Tak terlalu masalah sebenarnya menjadikan tempat-tempat yang bersinggungan dengan simbol agama sebagai tujuan wisata. Toh, Bali berhasil membangun citra seribu pura beserta dengan segala aktivitas ritual didalamnya. Keberadaan turis tak mengganggu aktivitas sembahyang mereka. Atau lihat juga fenomena Pesantren Daarut Taauhid Gegerkalong Bandung yang kini telah disulap menjadi tujuan wisata baru. Dan Aa’ Gym sebagai tokohnya mampu menjadi ikon wisata religius ini. Jangan heran bila merchandise yang bergambar Aa Gym, mulai poster hingga foto olahan photoshop bersama keluarga Aa’ pun laku dijual.
Meski berlabel religius, pengunjung memang tak diharuskan memiliki pengalaman-pengalaman mistik setelah mengikuti wisata ini. Karena pada dasarnya tujuan mereka datang adalah untuk piknik. Jalan-jalan. Dan bersenang-senang. (Makanya jangan heran bila sutau saat anda berziarah ke makam wali, menyaksikan pengunjung yang bangga bial dipotret dengan latar makam wali).

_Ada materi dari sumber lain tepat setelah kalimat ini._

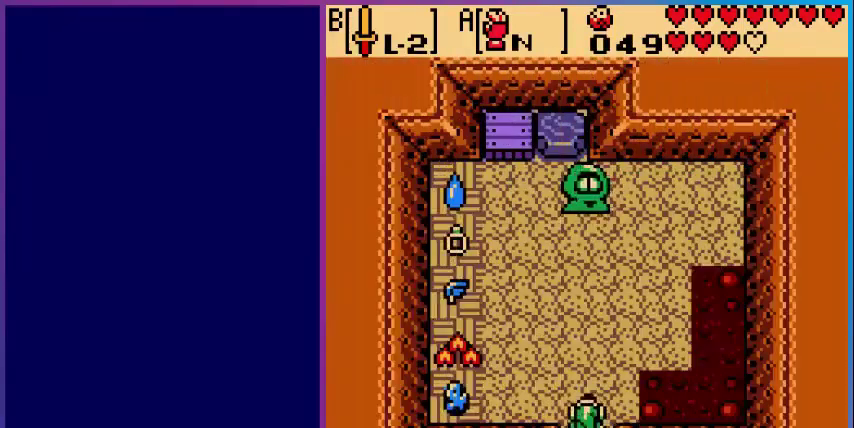
{"buttons": ["DPAD_DOWN"], "events": [[400, "DPAD_DOWN", "down"]]}
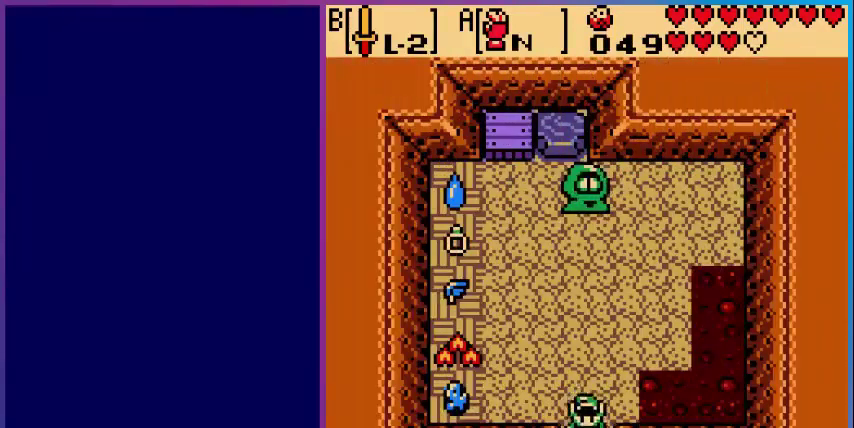
{"buttons": [], "events": [[360, "DPAD_DOWN", "up"]]}
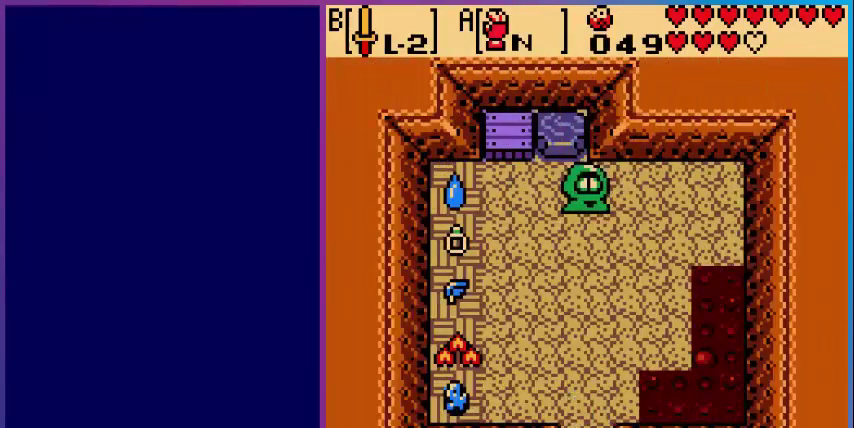
{"buttons": ["DPAD_DOWN"], "events": [[320, "DPAD_DOWN", "down"]]}
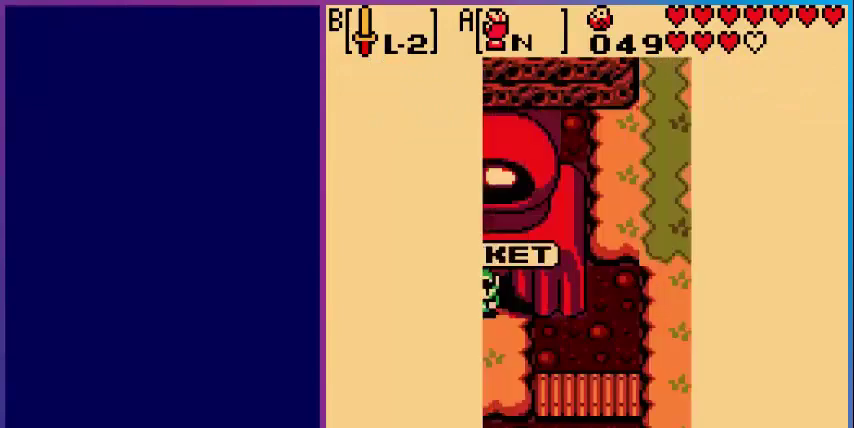
{"buttons": ["DPAD_DOWN"], "events": []}
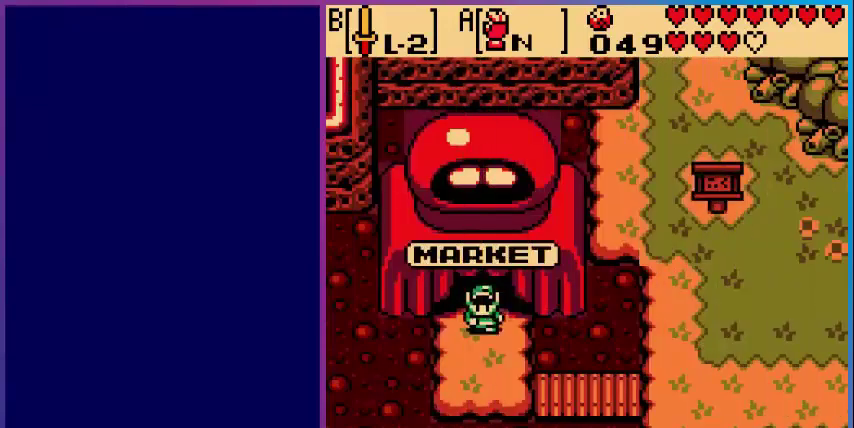
{"buttons": ["DPAD_RIGHT"], "events": [[400, "DPAD_DOWN", "up"], [400, "DPAD_RIGHT", "down"]]}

Kalau disuruh memilih, jenis wisata apa yang cocok dikembangkan di Indonesia. Boleh deh memilih wisata maksiat atau wisata religius. Hidup adalah pilihan, apalagi kalau pilihan itu memang benar-benar ada dan dekat dengan keseharian kita.
Basi nggak sich bila saat ini kita masih menanyakan hal ini?

*)temukan juga tulisan ini di Majalah Mahasiswa FD IAIN Semarang ”MISSI”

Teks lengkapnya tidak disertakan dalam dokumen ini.